Celestin, Ray: Sunset Swing (4) (City Blues Quartet)
Some time ago I read a review of Ray Celestin's Sunset Swing. The review convinced me that, as I'm a connoisseur of LA noir, it was definitely a novel I wanted to read. I also learned from the review that it was the fourth novel in what I guess is called the "City Blues Quartet," so I figured I'd better read the initial three volumes first. I did, and now having completed the fourth, I am convinced that the novels, which move from New Orleans to New York to Chicago to Los Angeles, are together a fantastic achievement, and also that Sunset Swing is a suitable crown, the strongest of four very good books, made strong partially by the patient work Celestin has done setting things up as the series moves along. The characters who populate the books (including a trumpeter named Louis Armstrong), which cover more than thirty years, are mostly either old or dead at the end of Sunset Swing, but Celestin has left a thread he could pull—a young protégé of a seventy-year-old detective—if he decides he wants to keep the ball rolling. If he does, I'm there for it.

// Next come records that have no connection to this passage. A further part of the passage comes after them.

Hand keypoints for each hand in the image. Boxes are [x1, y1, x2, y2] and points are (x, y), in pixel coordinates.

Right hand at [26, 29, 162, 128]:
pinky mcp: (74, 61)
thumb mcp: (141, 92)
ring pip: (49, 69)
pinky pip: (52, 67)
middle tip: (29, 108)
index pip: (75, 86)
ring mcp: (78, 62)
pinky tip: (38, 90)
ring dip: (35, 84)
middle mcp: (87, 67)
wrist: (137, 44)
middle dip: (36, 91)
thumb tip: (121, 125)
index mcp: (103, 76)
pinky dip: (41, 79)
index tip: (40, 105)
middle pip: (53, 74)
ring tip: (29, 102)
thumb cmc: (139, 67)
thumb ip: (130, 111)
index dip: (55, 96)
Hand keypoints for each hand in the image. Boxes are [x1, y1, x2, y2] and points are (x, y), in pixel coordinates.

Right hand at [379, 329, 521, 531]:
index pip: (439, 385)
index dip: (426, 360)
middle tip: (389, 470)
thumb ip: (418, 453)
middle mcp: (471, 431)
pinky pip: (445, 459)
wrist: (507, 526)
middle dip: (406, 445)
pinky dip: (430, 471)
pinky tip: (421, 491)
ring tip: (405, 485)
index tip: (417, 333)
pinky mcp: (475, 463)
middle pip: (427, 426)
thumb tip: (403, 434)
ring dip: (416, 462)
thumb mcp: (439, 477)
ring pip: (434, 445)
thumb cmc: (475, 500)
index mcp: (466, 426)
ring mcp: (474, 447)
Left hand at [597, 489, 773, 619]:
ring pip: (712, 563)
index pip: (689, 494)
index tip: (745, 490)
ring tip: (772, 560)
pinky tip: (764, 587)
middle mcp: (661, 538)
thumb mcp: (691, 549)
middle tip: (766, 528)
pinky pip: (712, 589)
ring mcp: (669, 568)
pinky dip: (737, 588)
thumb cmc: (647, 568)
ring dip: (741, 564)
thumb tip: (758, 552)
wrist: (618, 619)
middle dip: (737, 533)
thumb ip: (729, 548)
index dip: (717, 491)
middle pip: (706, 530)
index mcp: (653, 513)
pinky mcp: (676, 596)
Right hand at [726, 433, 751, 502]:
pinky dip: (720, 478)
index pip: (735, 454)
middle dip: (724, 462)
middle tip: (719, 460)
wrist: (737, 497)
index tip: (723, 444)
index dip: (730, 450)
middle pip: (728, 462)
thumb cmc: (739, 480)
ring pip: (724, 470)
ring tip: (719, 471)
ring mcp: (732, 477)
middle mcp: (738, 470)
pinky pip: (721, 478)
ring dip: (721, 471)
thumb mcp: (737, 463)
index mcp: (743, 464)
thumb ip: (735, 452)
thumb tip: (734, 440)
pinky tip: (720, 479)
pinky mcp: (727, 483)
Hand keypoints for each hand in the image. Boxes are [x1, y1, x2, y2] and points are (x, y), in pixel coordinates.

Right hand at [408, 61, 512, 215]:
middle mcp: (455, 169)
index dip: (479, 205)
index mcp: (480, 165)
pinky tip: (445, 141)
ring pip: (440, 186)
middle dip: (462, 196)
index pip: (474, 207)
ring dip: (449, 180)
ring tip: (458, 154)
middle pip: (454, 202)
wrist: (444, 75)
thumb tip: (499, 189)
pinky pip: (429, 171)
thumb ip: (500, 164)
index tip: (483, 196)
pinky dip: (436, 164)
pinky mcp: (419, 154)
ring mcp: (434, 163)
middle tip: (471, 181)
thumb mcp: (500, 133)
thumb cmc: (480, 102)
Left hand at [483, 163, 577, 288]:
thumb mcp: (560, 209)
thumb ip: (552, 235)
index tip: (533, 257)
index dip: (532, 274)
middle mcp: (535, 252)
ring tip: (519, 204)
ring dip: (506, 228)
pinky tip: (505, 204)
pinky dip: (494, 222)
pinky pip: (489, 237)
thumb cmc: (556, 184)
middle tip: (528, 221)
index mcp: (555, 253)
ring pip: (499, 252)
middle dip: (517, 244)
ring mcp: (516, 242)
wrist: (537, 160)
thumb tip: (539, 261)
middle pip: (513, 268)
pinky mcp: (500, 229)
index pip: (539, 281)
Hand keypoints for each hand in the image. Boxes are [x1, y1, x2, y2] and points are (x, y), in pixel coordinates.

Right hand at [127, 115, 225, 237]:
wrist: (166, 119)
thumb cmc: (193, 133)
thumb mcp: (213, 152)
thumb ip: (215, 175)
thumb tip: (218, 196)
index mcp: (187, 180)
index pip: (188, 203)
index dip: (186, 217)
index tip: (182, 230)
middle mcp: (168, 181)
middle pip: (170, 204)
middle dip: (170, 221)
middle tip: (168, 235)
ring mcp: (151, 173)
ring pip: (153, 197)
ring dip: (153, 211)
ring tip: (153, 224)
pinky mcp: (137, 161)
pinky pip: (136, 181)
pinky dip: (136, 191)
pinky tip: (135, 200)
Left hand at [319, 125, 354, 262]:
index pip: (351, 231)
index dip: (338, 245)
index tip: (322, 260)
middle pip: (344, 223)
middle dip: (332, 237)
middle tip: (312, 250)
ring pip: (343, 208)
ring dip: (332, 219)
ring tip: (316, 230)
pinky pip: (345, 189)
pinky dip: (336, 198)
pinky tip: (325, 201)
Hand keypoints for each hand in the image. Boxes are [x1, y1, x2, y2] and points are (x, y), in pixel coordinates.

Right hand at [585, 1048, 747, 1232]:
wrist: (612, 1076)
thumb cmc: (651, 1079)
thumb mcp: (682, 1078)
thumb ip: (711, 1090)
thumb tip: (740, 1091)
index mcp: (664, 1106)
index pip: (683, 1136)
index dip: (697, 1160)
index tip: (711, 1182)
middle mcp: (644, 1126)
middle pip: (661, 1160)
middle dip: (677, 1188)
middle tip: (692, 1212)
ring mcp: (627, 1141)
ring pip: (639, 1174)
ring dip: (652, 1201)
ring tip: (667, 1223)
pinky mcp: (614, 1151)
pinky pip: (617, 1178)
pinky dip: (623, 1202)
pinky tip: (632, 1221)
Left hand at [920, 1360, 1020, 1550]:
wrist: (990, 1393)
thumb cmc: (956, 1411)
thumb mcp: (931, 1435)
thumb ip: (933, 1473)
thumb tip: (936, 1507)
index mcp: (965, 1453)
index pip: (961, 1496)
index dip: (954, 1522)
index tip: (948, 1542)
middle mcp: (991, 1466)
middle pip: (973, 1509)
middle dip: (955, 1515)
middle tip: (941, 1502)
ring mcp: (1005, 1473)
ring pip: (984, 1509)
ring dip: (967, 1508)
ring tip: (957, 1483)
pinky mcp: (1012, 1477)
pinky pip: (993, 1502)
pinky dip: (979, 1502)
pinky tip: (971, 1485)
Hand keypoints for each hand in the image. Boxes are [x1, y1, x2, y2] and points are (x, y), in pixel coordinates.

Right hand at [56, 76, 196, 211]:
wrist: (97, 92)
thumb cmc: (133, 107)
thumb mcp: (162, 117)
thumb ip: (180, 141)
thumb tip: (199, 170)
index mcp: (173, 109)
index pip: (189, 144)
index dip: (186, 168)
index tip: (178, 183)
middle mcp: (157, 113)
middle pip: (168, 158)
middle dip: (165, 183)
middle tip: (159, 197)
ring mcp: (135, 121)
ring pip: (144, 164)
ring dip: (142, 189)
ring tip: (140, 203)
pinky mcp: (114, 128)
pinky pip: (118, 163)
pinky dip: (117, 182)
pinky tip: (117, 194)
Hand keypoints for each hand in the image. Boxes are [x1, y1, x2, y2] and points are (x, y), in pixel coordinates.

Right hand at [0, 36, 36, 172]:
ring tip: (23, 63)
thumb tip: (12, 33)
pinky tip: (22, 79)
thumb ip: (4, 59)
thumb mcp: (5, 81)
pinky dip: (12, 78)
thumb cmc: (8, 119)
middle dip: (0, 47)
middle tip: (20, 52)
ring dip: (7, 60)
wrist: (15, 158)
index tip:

Austen, Jane: The Oxford Illustrated Jane Austen: Volume V: Northanger Abbey and Persuasion
This volume contains Jane Austen's last two completed novels, Northanger Abbey and Persuasion. I'll write here about Northanger Abbey. I had always thought of it as being my least favorite Austen novel. Now I wonder if it might be my favorite in a very strong field. I enjoyed the fun Austen has with novel-reading and its consequences, the pastiche of the gothic she provides, the mockery she makes of the mansplaining Thorne, and of course the elegant prose and brilliant construction. I've even come to enjoy the manner in which she picks up the pace in the last few pages to get her heroine happily married. Austen, it seems, understands that the happy marriage––a foregone conclusion from the beginning––is far from being the most important part of her creation. Looking forward to Persuasion.
Haynes, Natalie: A Thousand Ships: A Novel
One cannot tell the story of a war, Calliope notes in Natalie Haynes's A Thousand Ships, while ignoring half of those who live through it—or die because of it. A Thousand Ships is an account of the Trojan War, but told entirely from the perspective of the women who, with a couple of exceptions, are barely there in Homer. These voices were missing, and Haynes's skill in bringing them to life gives us an absolute tour de force. A Thousand Ships is an exceptional addition to the canon.